• SECTION DE TEXTE:
La Ferté-Bernard : Cofiroute prêt à affronter l’hiver

Sylvain Biondo, chef du centre de l'exploitation, est prêt à contrer une offensive hivernale. Ses équipes sont prêtes à intervenir sur le réseau autoroutier.
2520 tonnes de sel. C’est ce que le centre d’exploitation Cofiroute de Cherré avait utilisé l’an dernier, entre le 15 novembre 2010 et le 15 mars 2011, pour venir à bout d’un hiver précoce. À la Ferté-Bernard, les premières chutes de neiges avaient été recensées fin novembre. Un épisode froid pour un hiver fort, qui avait conduit les services techniques de Cofiroute à redoubler d’attention avec beaucoup de traitements curatifs pour faire face notamment aux 50 centimètres de neige recensés dans la région d’Alençon.
200 à 300 tonnes
dispersées
Rien de tel cette année, où la douceur s’est imposée. Ce n’est qu’à la mi-décembre que Cofiroute a effectué ses premiers traitements de chaussée, des salages préventifs réalisés de nuit sur l’A 11, afin de faire face au verglas : « on a envoyé trois camions pour saler l’autoroute, des diffuseurs et les péages. Il s’agit d’éviter l’apparition de verglas ou de givre. Ces rotations ont eu lieu à deux reprises. La première dans la nuit du 17 au 18 décembre, la seconde s’est déroulée du 28 au 29 décembre » note Sylvain Biondo, chef du centre d’exploitation de la Ferté. Deux rotations pour disperser 200 à 300 tonnes de sel sur la chaussée, ce qui peut paraître minime à une telle période de l’année.
Dispositif activé
Pour le reste, le dispositif est activé, et l’équipe Fertoise est prête à relever le défi, au cas où la neige viendrait à tomber. « On est en relation étroite avec Météo-France qui diffuse des bulletins d’alerte. Lorsque des chutes de neige sont annoncées, on se met en pré-alerte avec un point complet du matériel. On met en astreinte notre atelier au cas où un camion tomberait en panne » explique encore Sylvain Biondo.

• INFORMATIONS FOURNIES:
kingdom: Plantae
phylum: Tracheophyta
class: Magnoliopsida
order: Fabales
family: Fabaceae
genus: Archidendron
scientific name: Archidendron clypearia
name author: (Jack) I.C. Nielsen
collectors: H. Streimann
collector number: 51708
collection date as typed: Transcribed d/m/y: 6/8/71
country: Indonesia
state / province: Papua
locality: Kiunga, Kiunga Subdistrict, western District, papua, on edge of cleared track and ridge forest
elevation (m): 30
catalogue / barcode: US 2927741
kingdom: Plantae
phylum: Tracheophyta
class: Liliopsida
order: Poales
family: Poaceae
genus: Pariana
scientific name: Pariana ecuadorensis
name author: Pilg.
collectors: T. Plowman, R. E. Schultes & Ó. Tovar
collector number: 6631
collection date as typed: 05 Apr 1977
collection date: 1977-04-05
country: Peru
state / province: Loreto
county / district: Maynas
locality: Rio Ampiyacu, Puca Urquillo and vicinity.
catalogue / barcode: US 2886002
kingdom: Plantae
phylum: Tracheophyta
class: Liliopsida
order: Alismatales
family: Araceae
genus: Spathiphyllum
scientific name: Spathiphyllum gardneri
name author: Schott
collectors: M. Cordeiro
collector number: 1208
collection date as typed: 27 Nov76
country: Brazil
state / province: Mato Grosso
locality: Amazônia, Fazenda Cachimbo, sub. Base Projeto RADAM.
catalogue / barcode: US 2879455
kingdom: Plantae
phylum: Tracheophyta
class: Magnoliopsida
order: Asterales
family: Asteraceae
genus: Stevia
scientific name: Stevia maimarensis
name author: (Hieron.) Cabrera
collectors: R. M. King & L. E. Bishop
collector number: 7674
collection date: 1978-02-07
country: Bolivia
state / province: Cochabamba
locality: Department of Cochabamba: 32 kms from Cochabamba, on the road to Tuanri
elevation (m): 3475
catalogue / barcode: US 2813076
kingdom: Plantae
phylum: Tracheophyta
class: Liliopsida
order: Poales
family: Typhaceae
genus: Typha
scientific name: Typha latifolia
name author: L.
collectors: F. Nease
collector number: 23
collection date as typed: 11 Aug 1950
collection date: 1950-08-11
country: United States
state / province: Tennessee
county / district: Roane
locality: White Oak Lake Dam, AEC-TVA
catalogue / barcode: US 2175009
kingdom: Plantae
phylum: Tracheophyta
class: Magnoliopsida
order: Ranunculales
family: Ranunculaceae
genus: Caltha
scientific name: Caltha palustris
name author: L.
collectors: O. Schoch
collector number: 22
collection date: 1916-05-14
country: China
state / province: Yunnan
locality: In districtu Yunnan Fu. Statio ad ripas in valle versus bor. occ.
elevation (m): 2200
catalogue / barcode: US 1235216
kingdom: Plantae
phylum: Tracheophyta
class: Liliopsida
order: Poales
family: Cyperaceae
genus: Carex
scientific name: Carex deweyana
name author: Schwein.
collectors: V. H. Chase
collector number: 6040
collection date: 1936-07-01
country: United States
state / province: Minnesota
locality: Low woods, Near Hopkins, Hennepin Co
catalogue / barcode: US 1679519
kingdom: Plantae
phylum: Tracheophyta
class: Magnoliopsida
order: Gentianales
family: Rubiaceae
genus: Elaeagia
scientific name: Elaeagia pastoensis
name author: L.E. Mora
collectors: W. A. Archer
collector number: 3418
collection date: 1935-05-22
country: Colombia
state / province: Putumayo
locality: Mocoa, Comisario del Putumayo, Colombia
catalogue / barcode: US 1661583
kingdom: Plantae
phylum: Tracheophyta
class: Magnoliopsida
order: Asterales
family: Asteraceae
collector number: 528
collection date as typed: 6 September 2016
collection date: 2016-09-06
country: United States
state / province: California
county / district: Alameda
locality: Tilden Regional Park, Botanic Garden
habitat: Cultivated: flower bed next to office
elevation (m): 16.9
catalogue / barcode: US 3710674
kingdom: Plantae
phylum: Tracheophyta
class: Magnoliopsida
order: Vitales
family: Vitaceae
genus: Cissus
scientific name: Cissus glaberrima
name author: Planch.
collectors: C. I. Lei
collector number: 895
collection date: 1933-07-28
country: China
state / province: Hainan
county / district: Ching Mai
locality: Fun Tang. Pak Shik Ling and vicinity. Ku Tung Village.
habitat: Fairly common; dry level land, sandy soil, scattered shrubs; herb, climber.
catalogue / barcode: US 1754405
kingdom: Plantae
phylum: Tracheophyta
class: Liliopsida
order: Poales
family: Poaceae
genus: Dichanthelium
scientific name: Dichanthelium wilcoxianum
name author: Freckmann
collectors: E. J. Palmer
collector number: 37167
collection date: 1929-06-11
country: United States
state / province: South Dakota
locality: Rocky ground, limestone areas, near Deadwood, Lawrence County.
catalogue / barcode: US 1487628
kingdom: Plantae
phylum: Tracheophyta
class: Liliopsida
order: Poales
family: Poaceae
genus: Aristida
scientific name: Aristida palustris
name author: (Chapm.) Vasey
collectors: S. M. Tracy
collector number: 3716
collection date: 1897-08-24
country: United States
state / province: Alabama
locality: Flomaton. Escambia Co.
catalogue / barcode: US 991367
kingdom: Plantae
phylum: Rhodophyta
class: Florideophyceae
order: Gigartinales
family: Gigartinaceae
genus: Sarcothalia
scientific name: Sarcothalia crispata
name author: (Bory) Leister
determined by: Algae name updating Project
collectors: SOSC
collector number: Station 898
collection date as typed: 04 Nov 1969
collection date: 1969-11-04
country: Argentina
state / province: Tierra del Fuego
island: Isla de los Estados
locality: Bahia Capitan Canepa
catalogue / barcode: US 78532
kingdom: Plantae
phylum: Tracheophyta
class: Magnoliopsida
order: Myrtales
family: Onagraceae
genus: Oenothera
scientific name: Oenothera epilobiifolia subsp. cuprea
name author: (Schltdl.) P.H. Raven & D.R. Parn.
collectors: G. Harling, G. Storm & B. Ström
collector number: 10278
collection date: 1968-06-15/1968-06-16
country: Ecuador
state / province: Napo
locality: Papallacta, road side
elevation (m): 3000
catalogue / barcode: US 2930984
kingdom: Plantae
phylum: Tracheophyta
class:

• ÉNONCÉ DE LA TÂCHE: Recopiez intégralement l'article sur la préparation hivernale de Cofiroute, sans rien y modifier.

• VOTRE RÉPONSE:
La Ferté-Bernard : Cofiroute prêt à affronter l’hiver

Sylvain Biondo, chef du centre de l'exploitation, est prêt à contrer une offensive hivernale. Ses équipes sont prêtes à intervenir sur le réseau autoroutier.
2520 tonnes de sel. C’est ce que le centre d’exploitation Cofiroute de Cherré avait utilisé l’an dernier, entre le 15 novembre 2010 et le 15 mars 2011, pour venir à bout d’un hiver précoce. À la Ferté-Bernard, les premières chutes de neiges avaient été recensées fin novembre. Un épisode froid pour un hiver fort, qui avait conduit les services techniques de Cofiroute à redoubler d’attention avec beaucoup de traitements curatifs pour faire face notamment aux 50 centimètres de neige recensés dans la région d’Alençon.
200 à 300 tonnes
dispersées
Rien de tel cette année, où la douceur s’est imposée. Ce n’est qu’à la mi-décembre que Cofiroute a effectué ses premiers traitements de chaussée, des salages préventifs réalisés de nuit sur l’A 11, afin de faire face au verglas : « on a envoyé trois camions pour saler l’autoroute, des diffuseurs et les péages. Il s’agit d’éviter l’apparition de verglas ou de givre. Ces rotations ont eu lieu à deux reprises. La première dans la nuit du 17 au 18 décembre, la seconde s’est déroulée du 28 au 29 décembre » note Sylvain Biondo, chef du centre d’exploitation de la Ferté. Deux rotations pour disperser 200 à 300 tonnes de sel sur la chaussée, ce qui peut paraître minime à une telle période de l’année.
Dispositif activé
Pour le reste, le dispositif est activé, et l’équipe Fertoise est prête à relever le défi, au cas où la neige viendrait à tomber. « On est en relation étroite avec Météo-France qui diffuse des bulletins d’alerte. Lorsque des chutes de neige sont annoncées, on se met en pré-alerte avec un point complet du matériel. On met en astreinte notre atelier au cas où un camion tomberait en panne » explique encore Sylvain Biondo.